Stomach cancer treatment is less invasive and more effective than it used to be. Advances in precision medicine and in physicians’ understanding of stomach cancer help determine the best treatment for each patient, which may include single or combination therapies, including chemotherapy, radiation therapy, targeted therapy, immunotherapy, and surgery.
Imaging tools have also made stomach cancer treatment decisions more precise, Dr. Turaga adds. “I think the biggest advance in this field is our understanding of how extensive a surgery like this needs to be—and whether it can be less extensive,” he says, adding that factors include the type and number of lymph nodes removed. “In certain cases, if the cancers are diagnosed very early, they can be cut out with the endoscope in a simple procedure.”

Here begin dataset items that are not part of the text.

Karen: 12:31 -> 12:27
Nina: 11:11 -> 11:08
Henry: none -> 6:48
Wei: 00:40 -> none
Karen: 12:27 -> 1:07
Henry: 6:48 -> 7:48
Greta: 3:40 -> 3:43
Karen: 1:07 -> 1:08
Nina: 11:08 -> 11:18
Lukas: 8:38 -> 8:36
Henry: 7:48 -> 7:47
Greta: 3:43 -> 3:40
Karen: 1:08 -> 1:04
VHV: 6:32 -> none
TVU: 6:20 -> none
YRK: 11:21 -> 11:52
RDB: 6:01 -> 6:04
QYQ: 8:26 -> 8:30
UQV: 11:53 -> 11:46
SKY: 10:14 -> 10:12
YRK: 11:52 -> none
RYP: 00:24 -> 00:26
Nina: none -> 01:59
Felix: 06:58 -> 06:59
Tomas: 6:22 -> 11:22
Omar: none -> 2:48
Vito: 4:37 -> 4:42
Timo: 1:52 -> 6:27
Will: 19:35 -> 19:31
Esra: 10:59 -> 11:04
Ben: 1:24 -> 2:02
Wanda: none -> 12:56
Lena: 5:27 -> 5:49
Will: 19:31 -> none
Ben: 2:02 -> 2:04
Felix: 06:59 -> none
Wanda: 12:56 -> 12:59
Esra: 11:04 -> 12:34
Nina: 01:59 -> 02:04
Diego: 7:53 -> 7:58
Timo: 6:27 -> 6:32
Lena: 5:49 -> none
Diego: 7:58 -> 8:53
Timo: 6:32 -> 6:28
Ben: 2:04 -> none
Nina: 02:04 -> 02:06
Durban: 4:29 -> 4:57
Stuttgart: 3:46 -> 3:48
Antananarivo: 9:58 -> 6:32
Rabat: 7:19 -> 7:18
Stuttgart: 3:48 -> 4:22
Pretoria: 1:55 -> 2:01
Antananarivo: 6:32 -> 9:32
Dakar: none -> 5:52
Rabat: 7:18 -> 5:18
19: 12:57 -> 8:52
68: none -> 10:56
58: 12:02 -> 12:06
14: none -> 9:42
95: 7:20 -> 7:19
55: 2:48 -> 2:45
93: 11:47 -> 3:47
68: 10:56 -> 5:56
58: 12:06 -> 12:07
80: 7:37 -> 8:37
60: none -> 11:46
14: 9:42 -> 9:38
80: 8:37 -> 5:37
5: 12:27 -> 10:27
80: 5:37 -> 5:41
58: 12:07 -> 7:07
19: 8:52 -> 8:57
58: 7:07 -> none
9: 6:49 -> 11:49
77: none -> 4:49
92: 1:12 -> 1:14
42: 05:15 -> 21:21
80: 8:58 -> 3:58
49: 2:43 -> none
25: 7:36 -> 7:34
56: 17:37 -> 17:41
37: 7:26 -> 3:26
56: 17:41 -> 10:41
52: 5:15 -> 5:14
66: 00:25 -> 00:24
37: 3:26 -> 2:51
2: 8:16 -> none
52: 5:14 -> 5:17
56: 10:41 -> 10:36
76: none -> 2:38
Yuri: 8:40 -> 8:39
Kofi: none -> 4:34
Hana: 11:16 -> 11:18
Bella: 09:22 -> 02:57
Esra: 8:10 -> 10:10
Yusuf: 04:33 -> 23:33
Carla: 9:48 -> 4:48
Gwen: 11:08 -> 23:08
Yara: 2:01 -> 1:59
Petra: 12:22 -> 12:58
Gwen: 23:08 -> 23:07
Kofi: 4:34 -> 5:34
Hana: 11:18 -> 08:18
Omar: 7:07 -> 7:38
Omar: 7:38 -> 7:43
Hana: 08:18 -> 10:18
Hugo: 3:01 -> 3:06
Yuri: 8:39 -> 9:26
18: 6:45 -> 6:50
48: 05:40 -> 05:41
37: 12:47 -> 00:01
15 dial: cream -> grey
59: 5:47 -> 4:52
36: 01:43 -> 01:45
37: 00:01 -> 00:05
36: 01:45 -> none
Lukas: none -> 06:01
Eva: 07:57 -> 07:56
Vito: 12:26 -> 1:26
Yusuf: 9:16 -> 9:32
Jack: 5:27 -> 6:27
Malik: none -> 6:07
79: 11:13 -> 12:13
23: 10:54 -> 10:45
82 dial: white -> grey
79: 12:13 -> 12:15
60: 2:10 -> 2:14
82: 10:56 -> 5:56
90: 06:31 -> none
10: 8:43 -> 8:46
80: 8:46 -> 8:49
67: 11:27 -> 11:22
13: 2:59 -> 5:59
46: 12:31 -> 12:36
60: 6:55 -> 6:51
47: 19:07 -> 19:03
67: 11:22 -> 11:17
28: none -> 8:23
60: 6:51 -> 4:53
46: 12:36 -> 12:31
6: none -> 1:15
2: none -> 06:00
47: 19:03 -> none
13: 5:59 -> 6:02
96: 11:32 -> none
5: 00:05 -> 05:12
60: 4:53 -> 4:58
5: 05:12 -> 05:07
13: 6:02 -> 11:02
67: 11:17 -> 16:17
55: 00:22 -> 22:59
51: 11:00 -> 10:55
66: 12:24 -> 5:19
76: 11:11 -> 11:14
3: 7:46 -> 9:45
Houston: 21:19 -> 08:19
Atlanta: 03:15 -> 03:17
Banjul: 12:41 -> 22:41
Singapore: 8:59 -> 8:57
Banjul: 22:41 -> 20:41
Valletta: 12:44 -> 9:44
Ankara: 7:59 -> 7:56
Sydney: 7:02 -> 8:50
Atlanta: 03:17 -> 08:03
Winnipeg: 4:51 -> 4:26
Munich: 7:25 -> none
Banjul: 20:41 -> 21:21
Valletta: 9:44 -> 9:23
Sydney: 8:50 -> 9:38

7. How do I prepare for life after stomach cancer surgery?
Most surgeries for stomach cancer are minimally invasive, performed through tiny incisions with robotic assistance. This has helped with completing surgery in a way that leads to fewer complications, which means improved quality of life for patients who must eat differently once their stomach—or a part of it—is removed.
“Recovering from stomach cancer surgery is unique in that it can have long-term consequences on diet and lifestyle, which is why selecting the right care team to help you before, during, and after surgery is so important,” Dr. Turaga says, adding that many patients who have part of their stomach removed have a close-to-normal quality of life once they recover.
8. What else should I know about stomach cancer?
“Trust your gut! If you have symptoms that don’t make sense—anemia or other gastrointestinal symptoms—don’t just keep popping antacids. Get them looked at by an expert at an established center,” Dr. Ahuja says.
Both Drs. Ahuja and Turaga agree that advances in science and medicine offer hope for every patient. They are optimistic that dedicated research in academic medical centers will bring more precise and effective screening, treatment, and management tools to the field.
“I tell patients that the field of cancer is evolving very fast,” says Dr. Turaga. “Having cared for patients for many years, I am seeing more and more people outlive their diagnosis, mainly because of advances in science.”
“It is very important that patients remember that there is hope and that there are gastric cancer specialists who have dedicated their careers to understanding this disease and the best treatment options possible,” Dr. Ahuja says.